A few years back, an online movie rental site, NetFlix, promised a million dollars to anyone who could improve their recommendation algorithm by a certain percentage (10%). In the same way that Amazon recommends books you might be interested in, NetFlix recommends movies to users.
The NetFlix prize, as the challenge was called, turned out to be more important for data mining and related fields than at least I had anticipated. Many teams from all over the world put in enormous efforts to shave off the last percentage points needed to cross the finish line. At times, it was thought that the teams would be doomed to approaching the cut-off point asymptotically, never actually crossing it.
Last week, though, a team called BellKor did achieve the target percentage. That does not yet make them the winners, as other teams still have the chance to submit a better model before July 26. Still, it is likely that they will win. At any rate, someone will have won, which is significant.
Although I have not followed the competition in much depth, I believe some of the lessons learned were about the surprising power of using multiple – and I mean many – predictive models. Some of the best predictors were linear combinations of over a hundred different kinds of models.
In particular, it turned out that methods based on “latent factors” in the data – regularities that can be fished out using so-called matrix factorization methods such as SVD or NMF – were very powerful tools for this application, especially when combined with “neighbourhood-based” methods, which basically make predictions by assuming that similar users (based on how they have previously rated films) will like similar films, or conversely, that films that have been similarly rated by different users will tend to be similar.

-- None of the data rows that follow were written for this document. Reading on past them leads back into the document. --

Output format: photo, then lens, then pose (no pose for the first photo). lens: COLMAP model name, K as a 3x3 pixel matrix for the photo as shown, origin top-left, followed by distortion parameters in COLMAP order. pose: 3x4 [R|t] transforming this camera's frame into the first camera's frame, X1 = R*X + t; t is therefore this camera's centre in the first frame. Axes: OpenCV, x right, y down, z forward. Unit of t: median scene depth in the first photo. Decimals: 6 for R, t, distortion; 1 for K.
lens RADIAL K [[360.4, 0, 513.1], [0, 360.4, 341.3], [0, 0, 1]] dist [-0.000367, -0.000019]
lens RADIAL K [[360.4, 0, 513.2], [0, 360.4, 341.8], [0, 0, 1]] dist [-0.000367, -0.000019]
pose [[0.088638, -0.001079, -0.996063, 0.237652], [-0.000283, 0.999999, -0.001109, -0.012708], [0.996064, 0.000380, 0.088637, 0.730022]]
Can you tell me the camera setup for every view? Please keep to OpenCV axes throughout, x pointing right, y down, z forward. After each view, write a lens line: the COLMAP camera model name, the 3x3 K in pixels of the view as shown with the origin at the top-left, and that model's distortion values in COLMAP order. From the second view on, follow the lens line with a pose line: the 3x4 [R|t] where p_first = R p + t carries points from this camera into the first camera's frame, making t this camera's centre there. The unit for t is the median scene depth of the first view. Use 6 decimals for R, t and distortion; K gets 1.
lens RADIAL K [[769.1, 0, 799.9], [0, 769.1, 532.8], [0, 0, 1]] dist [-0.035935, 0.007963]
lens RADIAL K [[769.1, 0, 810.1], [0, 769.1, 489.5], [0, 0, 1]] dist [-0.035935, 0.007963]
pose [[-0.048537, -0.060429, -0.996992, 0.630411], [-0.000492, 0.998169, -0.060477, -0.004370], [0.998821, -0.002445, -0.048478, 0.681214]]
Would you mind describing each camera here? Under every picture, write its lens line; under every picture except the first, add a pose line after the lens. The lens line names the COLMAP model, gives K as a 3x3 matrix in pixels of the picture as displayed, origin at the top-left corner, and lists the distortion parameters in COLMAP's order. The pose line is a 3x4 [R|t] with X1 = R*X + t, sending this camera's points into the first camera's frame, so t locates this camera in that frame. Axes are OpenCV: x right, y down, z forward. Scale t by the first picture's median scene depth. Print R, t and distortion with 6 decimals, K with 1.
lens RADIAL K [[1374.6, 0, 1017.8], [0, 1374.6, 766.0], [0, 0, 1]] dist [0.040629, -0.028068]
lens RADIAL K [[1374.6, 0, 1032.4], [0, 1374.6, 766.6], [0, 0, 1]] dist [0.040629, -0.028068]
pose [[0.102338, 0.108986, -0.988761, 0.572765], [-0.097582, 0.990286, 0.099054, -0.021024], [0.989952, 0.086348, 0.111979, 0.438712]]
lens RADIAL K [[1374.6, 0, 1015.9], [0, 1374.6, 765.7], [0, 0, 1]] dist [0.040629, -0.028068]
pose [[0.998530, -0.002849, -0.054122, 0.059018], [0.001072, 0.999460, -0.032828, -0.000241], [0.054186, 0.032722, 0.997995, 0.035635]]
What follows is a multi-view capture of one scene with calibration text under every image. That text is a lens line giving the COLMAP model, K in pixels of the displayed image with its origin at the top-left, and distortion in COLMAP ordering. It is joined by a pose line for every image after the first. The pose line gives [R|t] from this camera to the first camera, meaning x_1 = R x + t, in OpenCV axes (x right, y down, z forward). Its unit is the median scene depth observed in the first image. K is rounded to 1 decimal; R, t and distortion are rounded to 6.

One of the members of the winning team BellKor, Yehuda Koren, has recently published an interesting paper which outlines strategies for the hard problem of accounting for preferences that change over time. Elements of these are likely to have been included in the prediction model that crossed the 10% line.
There is a lot to chew on in the paper for the more technically inclined, but I would just like to mention a simple and interesting trend Koren found in the Netflix data: that older movies tend to get higher ratings that newer ones.
Koren sets up two hypotheses that could explain this phenomenon:
– either, the customers will more readily choose to rent a new movie simply based on novelty value, while they would only choose and older movie after a careful selection process, which would lead to a greater likelihood of enjoying the movie,
– or, old movies are just better!
I can think of a couple of other possible explanations as well, such as the effects of nostalgia for movies seen a long time ago for instance, but anyway Koren goes on to compare these two hypotheses using the statistics in the Netflix database. By interpreting parameters in the statistical model he has set up, he concludes that the first explanation (a more careful selection process for old movies) is the more likely one.